**TASK TO COMPLETE**:
Only the pictures are to be left out; return the rest of the data exactly as it stands.

**ENTRIES PROVIDED**:
○ ○ ○ ○ ○

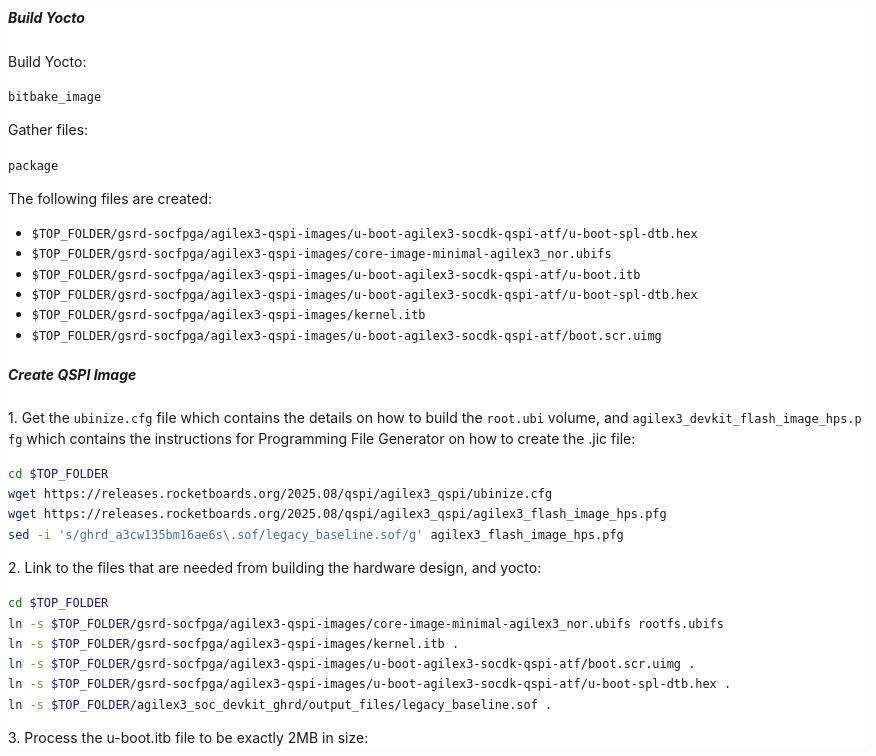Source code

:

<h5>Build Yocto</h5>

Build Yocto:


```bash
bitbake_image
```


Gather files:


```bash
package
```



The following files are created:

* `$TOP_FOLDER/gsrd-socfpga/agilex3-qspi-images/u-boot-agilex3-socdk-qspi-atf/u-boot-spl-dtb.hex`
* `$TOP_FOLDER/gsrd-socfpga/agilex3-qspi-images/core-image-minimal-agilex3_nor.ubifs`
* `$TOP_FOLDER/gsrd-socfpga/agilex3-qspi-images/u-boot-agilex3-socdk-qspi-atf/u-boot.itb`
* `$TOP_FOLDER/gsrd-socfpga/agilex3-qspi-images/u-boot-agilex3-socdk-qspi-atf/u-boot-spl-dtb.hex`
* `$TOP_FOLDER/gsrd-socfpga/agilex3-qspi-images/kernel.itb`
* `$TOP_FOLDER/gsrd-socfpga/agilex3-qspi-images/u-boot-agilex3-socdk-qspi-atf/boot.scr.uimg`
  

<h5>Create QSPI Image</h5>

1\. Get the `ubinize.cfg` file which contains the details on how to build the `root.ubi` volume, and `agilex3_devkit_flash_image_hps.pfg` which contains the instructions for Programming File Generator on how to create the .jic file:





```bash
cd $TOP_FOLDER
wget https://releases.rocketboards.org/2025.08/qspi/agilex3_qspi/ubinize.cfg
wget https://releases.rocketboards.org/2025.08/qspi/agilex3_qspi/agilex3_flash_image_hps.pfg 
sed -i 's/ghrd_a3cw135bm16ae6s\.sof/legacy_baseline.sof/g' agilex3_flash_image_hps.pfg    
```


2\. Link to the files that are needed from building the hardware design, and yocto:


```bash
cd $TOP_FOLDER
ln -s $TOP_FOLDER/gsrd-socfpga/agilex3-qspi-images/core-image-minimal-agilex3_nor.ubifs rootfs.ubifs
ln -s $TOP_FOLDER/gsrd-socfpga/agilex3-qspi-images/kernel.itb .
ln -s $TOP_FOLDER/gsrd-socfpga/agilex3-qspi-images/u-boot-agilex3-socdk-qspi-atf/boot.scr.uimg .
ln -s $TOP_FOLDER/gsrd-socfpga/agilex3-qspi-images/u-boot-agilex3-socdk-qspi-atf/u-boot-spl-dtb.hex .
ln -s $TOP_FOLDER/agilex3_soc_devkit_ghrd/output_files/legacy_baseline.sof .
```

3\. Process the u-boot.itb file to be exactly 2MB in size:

○ ○ ○ ○ ○

**YOUR RESPONSE**:
Source code

:

<h5>Build Yocto</h5>

Build Yocto:


```bash
bitbake_image
```


Gather files:


```bash
package
```



The following files are created:

* `$TOP_FOLDER/gsrd-socfpga/agilex3-qspi-images/u-boot-agilex3-socdk-qspi-atf/u-boot-spl-dtb.hex`
* `$TOP_FOLDER/gsrd-socfpga/agilex3-qspi-images/core-image-minimal-agilex3_nor.ubifs`
* `$TOP_FOLDER/gsrd-socfpga/agilex3-qspi-images/u-boot-agilex3-socdk-qspi-atf/u-boot.itb`
* `$TOP_FOLDER/gsrd-socfpga/agilex3-qspi-images/u-boot-agilex3-socdk-qspi-atf/u-boot-spl-dtb.hex`
* `$TOP_FOLDER/gsrd-socfpga/agilex3-qspi-images/kernel.itb`
* `$TOP_FOLDER/gsrd-socfpga/agilex3-qspi-images/u-boot-agilex3-socdk-qspi-atf/boot.scr.uimg`
  

<h5>Create QSPI Image</h5>

1\. Get the `ubinize.cfg` file which contains the details on how to build the `root.ubi` volume, and `agilex3_devkit_flash_image_hps.pfg` which contains the instructions for Programming File Generator on how to create the .jic file:





```bash
cd $TOP_FOLDER
wget https://releases.rocketboards.org/2025.08/qspi/agilex3_qspi/ubinize.cfg
wget https://releases.rocketboards.org/2025.08/qspi/agilex3_qspi/agilex3_flash_image_hps.pfg 
sed -i 's/ghrd_a3cw135bm16ae6s\.sof/legacy_baseline.sof/g' agilex3_flash_image_hps.pfg    
```


2\. Link to the files that are needed from building the hardware design, and yocto:


```bash
cd $TOP_FOLDER
ln -s $TOP_FOLDER/gsrd-socfpga/agilex3-qspi-images/core-image-minimal-agilex3_nor.ubifs rootfs.ubifs
ln -s $TOP_FOLDER/gsrd-socfpga/agilex3-qspi-images/kernel.itb .
ln -s $TOP_FOLDER/gsrd-socfpga/agilex3-qspi-images/u-boot-agilex3-socdk-qspi-atf/boot.scr.uimg .
ln -s $TOP_FOLDER/gsrd-socfpga/agilex3-qspi-images/u-boot-agilex3-socdk-qspi-atf/u-boot-spl-dtb.hex .
ln -s $TOP_FOLDER/agilex3_soc_devkit_ghrd/output_files/legacy_baseline.sof .
```

3\. Process the u-boot.itb file to be exactly 2MB in size:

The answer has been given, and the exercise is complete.